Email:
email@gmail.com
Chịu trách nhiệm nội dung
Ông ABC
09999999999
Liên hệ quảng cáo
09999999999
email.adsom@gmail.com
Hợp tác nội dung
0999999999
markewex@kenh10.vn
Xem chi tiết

......

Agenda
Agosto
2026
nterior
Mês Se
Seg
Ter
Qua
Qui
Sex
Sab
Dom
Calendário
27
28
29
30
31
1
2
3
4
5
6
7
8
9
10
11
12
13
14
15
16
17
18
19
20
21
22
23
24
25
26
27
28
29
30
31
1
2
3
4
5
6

......

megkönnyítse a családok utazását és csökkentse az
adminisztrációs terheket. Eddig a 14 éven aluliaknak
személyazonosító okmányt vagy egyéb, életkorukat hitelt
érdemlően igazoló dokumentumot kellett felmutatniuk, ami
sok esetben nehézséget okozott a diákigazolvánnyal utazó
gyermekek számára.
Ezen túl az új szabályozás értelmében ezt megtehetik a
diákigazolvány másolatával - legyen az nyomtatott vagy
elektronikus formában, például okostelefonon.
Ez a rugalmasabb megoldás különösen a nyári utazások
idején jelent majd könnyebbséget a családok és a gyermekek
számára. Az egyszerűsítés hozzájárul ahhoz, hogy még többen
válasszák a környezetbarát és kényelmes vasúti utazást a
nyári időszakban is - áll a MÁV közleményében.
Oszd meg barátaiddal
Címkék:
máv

......

== Exercise directions ==
Copy out each line of the records above that includes "nyári".

== Answer to this problem ==
Ez a rugalmasabb megoldás különösen a nyári utazások
nyári időszakban is - áll a MÁV közleményében.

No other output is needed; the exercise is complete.